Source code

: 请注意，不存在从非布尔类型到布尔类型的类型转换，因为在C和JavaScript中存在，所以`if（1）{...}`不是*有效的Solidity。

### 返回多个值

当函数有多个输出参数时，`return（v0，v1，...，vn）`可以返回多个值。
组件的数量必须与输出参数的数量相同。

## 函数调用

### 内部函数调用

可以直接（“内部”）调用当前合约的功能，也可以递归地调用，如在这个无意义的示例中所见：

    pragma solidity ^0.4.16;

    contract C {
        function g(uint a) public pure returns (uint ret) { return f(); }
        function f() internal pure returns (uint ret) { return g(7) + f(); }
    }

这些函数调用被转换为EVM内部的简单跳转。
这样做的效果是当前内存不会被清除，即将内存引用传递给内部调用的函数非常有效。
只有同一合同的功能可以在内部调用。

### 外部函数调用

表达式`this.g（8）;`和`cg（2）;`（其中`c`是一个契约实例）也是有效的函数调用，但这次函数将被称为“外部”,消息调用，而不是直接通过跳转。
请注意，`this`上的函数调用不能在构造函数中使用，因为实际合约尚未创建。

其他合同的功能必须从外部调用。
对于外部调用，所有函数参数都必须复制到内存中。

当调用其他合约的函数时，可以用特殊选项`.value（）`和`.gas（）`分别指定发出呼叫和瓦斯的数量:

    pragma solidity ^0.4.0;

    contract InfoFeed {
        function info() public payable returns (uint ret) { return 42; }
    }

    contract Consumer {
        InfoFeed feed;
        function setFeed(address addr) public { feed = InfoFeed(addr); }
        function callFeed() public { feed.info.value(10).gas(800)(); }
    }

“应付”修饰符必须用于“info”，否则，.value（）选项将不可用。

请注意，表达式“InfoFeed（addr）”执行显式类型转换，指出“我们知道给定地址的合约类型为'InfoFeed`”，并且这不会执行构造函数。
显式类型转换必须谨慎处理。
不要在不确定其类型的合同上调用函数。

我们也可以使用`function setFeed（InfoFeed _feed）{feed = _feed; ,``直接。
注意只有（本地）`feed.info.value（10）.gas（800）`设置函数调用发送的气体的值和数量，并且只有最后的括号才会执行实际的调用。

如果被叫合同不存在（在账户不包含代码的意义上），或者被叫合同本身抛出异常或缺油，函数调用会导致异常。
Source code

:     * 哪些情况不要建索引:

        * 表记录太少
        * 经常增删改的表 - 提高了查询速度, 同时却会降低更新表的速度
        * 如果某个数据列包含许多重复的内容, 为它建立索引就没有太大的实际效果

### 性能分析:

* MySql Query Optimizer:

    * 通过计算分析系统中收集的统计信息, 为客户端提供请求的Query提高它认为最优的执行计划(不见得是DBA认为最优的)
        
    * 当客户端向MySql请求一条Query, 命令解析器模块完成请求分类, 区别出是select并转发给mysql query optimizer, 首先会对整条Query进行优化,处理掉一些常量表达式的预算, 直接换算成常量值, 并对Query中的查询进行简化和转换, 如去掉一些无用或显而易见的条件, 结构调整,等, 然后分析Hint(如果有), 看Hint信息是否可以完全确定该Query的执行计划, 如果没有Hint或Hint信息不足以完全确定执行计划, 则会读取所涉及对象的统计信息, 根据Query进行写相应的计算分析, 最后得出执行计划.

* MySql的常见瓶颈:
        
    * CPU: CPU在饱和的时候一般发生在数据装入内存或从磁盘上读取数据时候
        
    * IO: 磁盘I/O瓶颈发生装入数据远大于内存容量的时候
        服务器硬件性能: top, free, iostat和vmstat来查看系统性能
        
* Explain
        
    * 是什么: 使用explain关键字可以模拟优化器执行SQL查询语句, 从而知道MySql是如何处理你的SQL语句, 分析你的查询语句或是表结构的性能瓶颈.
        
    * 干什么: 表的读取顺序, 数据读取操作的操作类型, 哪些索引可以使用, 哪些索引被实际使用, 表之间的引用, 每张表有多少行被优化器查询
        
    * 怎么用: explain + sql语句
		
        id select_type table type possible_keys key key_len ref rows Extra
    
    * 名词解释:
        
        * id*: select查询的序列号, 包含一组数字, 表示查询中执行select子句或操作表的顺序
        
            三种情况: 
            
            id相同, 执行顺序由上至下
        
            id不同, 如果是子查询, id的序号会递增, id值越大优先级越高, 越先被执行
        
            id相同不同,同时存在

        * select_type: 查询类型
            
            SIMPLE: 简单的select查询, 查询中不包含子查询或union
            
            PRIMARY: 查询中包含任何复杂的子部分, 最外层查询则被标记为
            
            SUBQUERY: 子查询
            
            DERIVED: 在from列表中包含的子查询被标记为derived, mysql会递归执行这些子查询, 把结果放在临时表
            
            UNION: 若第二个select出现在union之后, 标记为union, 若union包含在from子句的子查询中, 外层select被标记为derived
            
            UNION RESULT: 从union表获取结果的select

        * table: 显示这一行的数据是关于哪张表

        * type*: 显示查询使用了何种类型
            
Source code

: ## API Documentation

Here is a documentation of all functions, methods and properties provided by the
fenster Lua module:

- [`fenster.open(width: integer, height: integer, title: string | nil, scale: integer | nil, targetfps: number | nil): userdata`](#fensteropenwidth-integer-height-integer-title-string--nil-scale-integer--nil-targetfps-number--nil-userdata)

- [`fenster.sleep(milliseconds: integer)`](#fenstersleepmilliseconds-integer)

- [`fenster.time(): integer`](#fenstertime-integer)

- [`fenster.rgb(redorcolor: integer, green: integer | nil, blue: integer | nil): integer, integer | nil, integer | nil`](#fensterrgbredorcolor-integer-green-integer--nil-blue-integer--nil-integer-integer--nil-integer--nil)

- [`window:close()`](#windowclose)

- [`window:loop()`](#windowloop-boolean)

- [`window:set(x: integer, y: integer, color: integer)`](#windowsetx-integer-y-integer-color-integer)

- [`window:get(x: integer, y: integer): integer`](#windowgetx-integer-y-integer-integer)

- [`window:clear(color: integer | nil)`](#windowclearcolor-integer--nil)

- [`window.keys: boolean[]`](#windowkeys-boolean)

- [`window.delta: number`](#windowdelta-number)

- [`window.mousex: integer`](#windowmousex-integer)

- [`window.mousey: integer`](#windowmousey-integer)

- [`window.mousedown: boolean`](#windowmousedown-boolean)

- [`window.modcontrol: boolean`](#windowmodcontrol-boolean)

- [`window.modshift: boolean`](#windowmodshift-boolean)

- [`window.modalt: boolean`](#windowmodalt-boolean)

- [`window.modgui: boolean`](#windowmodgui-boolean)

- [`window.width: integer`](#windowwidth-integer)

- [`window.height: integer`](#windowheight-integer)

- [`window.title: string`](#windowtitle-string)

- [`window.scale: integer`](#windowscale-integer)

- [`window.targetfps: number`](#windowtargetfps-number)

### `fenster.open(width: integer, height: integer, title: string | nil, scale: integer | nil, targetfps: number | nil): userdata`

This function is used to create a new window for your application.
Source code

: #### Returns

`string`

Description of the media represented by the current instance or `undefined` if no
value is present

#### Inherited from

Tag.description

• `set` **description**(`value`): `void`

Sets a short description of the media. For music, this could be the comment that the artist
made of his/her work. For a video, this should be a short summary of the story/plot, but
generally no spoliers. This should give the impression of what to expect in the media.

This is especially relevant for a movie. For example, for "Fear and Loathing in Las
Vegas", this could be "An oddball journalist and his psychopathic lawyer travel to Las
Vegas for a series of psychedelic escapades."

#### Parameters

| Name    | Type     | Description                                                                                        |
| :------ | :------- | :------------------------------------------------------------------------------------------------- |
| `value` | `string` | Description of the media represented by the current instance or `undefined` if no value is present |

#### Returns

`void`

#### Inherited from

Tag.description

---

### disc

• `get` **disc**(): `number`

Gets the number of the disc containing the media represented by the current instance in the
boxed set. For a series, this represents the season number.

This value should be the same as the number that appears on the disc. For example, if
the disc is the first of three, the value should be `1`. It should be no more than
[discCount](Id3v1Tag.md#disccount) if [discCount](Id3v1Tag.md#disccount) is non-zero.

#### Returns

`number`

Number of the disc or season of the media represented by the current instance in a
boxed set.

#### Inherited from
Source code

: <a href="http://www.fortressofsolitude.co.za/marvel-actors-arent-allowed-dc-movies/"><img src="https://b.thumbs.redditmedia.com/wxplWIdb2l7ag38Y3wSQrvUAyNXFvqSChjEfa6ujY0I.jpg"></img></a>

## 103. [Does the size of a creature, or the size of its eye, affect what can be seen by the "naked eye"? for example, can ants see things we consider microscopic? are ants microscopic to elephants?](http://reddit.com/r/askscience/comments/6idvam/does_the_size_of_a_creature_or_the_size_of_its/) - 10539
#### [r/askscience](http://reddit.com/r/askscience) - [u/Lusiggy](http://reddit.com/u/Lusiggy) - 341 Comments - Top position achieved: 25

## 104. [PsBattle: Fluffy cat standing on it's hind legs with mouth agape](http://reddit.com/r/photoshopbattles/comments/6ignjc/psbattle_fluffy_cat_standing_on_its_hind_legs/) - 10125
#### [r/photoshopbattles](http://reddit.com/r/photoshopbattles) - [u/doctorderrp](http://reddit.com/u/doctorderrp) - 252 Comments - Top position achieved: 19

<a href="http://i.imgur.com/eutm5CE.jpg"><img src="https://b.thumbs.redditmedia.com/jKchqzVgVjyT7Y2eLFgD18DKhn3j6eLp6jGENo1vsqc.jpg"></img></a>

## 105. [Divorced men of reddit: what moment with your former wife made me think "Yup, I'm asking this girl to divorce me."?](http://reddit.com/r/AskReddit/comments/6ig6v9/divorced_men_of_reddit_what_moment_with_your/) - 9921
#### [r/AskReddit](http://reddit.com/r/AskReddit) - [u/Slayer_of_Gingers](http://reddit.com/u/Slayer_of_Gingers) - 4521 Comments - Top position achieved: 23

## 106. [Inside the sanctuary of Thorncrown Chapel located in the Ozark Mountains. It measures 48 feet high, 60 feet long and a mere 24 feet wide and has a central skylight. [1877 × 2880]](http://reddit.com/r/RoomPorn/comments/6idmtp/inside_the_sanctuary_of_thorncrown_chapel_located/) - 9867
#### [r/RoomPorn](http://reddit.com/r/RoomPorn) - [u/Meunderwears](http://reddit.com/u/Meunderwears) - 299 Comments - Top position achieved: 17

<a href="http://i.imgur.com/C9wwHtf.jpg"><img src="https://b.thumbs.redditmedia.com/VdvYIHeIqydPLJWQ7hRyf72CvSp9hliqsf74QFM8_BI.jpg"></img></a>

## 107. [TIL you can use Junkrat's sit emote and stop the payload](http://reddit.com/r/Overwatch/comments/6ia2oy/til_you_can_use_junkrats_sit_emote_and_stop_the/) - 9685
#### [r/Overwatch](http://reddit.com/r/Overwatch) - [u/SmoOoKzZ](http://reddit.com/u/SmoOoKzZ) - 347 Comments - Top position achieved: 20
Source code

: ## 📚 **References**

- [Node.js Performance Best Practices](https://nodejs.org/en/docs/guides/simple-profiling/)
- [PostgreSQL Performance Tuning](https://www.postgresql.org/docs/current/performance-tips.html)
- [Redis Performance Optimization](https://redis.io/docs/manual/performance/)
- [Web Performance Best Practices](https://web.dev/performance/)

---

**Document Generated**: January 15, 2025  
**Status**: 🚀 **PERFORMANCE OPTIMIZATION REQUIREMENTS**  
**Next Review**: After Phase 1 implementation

───

• _EXERCISE_
Look at the material above and copy, word for word, its lines from the first through the one containing "pragma solidity ^0.4.16;".

• _ANSWER TO THIS EXERCISE_
Source code

: 请注意，不存在从非布尔类型到布尔类型的类型转换，因为在C和JavaScript中存在，所以`if（1）{...}`不是*有效的Solidity。

### 返回多个值

当函数有多个输出参数时，`return（v0，v1，...，vn）`可以返回多个值。
组件的数量必须与输出参数的数量相同。

## 函数调用

### 内部函数调用

可以直接（“内部”）调用当前合约的功能，也可以递归地调用，如在这个无意义的示例中所见：

    pragma solidity ^0.4.16;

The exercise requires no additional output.